## What is needed
Write out the material below exactly, with no line missing.

## Supplied information
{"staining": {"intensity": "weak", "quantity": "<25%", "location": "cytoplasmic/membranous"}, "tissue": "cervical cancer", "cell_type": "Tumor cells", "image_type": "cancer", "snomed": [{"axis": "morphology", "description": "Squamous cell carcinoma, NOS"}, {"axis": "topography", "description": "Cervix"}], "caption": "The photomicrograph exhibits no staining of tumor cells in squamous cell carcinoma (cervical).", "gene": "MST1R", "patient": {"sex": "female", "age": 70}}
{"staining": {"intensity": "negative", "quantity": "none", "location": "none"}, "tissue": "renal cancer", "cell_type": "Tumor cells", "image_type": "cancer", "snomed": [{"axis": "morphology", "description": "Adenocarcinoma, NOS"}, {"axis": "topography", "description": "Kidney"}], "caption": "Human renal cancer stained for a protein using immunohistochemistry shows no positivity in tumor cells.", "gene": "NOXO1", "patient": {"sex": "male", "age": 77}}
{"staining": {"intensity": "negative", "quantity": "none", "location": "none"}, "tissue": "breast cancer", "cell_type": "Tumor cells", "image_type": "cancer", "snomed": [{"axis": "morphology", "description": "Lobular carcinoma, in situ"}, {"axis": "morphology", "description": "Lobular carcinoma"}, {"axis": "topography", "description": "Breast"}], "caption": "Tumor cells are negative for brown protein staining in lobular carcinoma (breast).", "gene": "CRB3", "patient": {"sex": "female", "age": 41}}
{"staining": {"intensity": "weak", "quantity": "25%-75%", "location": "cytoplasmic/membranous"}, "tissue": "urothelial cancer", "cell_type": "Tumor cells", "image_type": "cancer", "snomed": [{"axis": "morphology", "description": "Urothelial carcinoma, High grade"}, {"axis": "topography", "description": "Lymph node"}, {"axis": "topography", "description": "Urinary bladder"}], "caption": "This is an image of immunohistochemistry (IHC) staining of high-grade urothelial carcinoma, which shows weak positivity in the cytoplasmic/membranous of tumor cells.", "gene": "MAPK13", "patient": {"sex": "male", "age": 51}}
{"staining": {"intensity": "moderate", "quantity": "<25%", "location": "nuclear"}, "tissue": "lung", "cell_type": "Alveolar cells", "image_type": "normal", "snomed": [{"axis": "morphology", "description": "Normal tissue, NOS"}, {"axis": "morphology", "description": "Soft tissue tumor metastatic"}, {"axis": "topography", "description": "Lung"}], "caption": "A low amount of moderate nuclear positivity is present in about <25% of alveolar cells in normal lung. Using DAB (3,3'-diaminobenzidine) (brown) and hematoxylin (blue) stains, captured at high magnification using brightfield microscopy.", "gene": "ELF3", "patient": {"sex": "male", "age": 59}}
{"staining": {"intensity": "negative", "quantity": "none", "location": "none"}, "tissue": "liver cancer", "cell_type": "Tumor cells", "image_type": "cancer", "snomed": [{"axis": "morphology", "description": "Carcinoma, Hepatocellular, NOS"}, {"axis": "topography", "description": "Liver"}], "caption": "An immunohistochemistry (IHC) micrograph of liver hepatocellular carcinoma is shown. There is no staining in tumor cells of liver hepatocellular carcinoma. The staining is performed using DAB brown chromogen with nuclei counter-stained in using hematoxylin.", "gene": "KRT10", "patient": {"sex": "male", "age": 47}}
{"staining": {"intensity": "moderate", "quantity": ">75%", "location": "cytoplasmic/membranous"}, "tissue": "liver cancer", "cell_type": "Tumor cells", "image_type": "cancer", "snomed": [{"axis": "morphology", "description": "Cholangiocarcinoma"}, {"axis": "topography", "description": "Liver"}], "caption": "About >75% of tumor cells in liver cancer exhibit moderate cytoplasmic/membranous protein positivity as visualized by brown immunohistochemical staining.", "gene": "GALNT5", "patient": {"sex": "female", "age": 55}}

## Response box
{"staining": {"intensity": "weak", "quantity": "<25%", "location": "cytoplasmic/membranous"}, "tissue": "cervical cancer", "cell_type": "Tumor cells", "image_type": "cancer", "snomed": [{"axis": "morphology", "description": "Squamous cell carcinoma, NOS"}, {"axis": "topography", "description": "Cervix"}], "caption": "The photomicrograph exhibits no staining of tumor cells in squamous cell carcinoma (cervical).", "gene": "MST1R", "patient": {"sex": "female", "age": 70}}
{"staining": {"intensity": "negative", "quantity": "none", "location": "none"}, "tissue": "renal cancer", "cell_type": "Tumor cells", "image_type": "cancer", "snomed": [{"axis": "morphology", "description": "Adenocarcinoma, NOS"}, {"axis": "topography", "description": "Kidney"}], "caption": "Human renal cancer stained for a protein using immunohistochemistry shows no positivity in tumor cells.", "gene": "NOXO1", "patient": {"sex": "male", "age": 77}}
{"staining": {"intensity": "negative", "quantity": "none", "location": "none"}, "tissue": "breast cancer", "cell_type": "Tumor cells", "image_type": "cancer", "snomed": [{"axis": "morphology", "description": "Lobular carcinoma, in situ"}, {"axis": "morphology", "description": "Lobular carcinoma"}, {"axis": "topography", "description": "Breast"}], "caption": "Tumor cells are negative for brown protein staining in lobular carcinoma (breast).", "gene": "CRB3", "patient": {"sex": "female", "age": 41}}
{"staining": {"intensity": "weak", "quantity": "25%-75%", "location": "cytoplasmic/membranous"}, "tissue": "urothelial cancer", "cell_type": "Tumor cells", "image_type": "cancer", "snomed": [{"axis": "morphology", "description": "Urothelial carcinoma, High grade"}, {"axis": "topography", "description": "Lymph node"}, {"axis": "topography", "description": "Urinary bladder"}], "caption": "This is an image of immunohistochemistry (IHC) staining of high-grade urothelial carcinoma, which shows weak positivity in the cytoplasmic/membranous of tumor cells.", "gene": "MAPK13", "patient": {"sex": "male", "age": 51}}
{"staining": {"intensity": "moderate", "quantity": "<25%", "location": "nuclear"}, "tissue": "lung", "cell_type": "Alveolar cells", "image_type": "normal", "snomed": [{"axis": "morphology", "description": "Normal tissue, NOS"}, {"axis": "morphology", "description": "Soft tissue tumor metastatic"}, {"axis": "topography", "description": "Lung"}], "caption": "A low amount of moderate nuclear positivity is present in about <25% of alveolar cells in normal lung. Using DAB (3,3'-diaminobenzidine) (brown) and hematoxylin (blue) stains, captured at high magnification using brightfield microscopy.", "gene": "ELF3", "patient": {"sex": "male", "age": 59}}
{"staining": {"intensity": "negative", "quantity": "none", "location": "none"}, "tissue": "liver cancer", "cell_type": "Tumor cells", "image_type": "cancer", "snomed": [{"axis": "morphology", "description": "Carcinoma, Hepatocellular, NOS"}, {"axis": "topography", "description": "Liver"}], "caption": "An immunohistochemistry (IHC) micrograph of liver hepatocellular carcinoma is shown. There is no staining in tumor cells of liver hepatocellular carcinoma. The staining is performed using DAB brown chromogen with nuclei counter-stained in using hematoxylin.", "gene": "KRT10", "patient": {"sex": "male", "age": 47}}
{"staining": {"intensity": "moderate", "quantity": ">75%", "location": "cytoplasmic/membranous"}, "tissue": "liver cancer", "cell_type": "Tumor cells", "image_type": "cancer", "snomed": [{"axis": "morphology", "description": "Cholangiocarcinoma"}, {"axis": "topography", "description": "Liver"}], "caption": "About >75% of tumor cells in liver cancer exhibit moderate cytoplasmic/membranous protein positivity as visualized by brown immunohistochemical staining.", "gene": "GALNT5", "patient": {"sex": "female", "age": 55}}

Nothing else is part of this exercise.